World-leading health care improvement research institute to be established in Cambridge
It will be funded by charity the Health Foundation's largest ever grant of £40 million.
The University of Cambridge is to receive £40 million over ten years from the Health Foundation, an independent charity, to establish and run a new research institute aimed at strengthening the evidence-base for how to improve health care.
The institute will be the first of its kind in Europe, and will formally launch within the next year. It will be based at the Cambridge Biomedical Campus, alongside Cambridge University Hospitals NHS Foundation Trust and world-leading research institutes, working with a wide range of partners across the UK.
Dr Jennifer Dixon, chief executive of the Health Foundation, says: “Faster learning and discovery is vital to achieving higher quality health care for patients at a sustainable cost. That is why the Health Foundation is making its biggest single grant to date to help build the field of improvement research.

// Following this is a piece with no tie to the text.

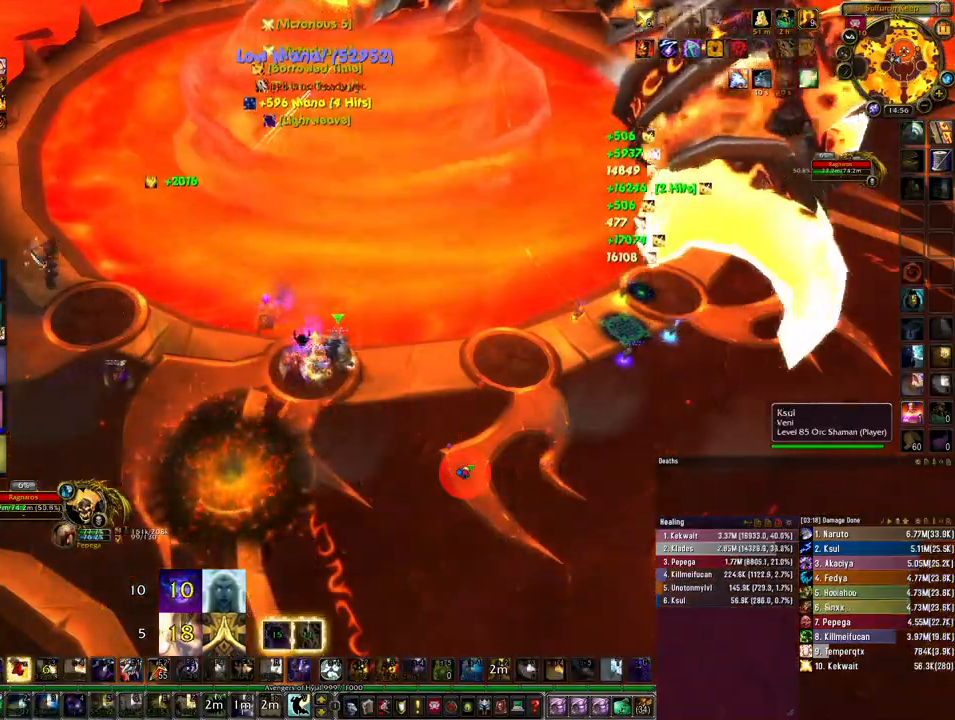
{"keys": ["4", "ctrl"], "mouse": [], "events": [[467, "4", "down"]]}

“The University of Cambridge and their partners have set out a compelling vision for this ground-breaking improvement research institute – the first of its kind in Europe. This is a significant and exciting step in developing evidence on a massive scale across the NHS about what works to improve patient care. Critically, the institute’s work will include understanding not only which interventions work, but also in which contexts and why.”
The institute will be led by Mary Dixon-Woods, RAND Professor of Health Services Research and Wellcome Trust Investigator at the University of Cambridge.
She said: “The NHS, like health systems around the world, is faced with pressing challenges of quality and safety. Yet the science of how to make improvements has remained under-developed. This funding is a tremendous opportunity to produce new knowledge about how to improve care, experience and outcomes for patients. Together with our partners, the University of Cambridge is hugely excited at the chance to work with NHS staff, patients and carers to identify, design and test improvements.”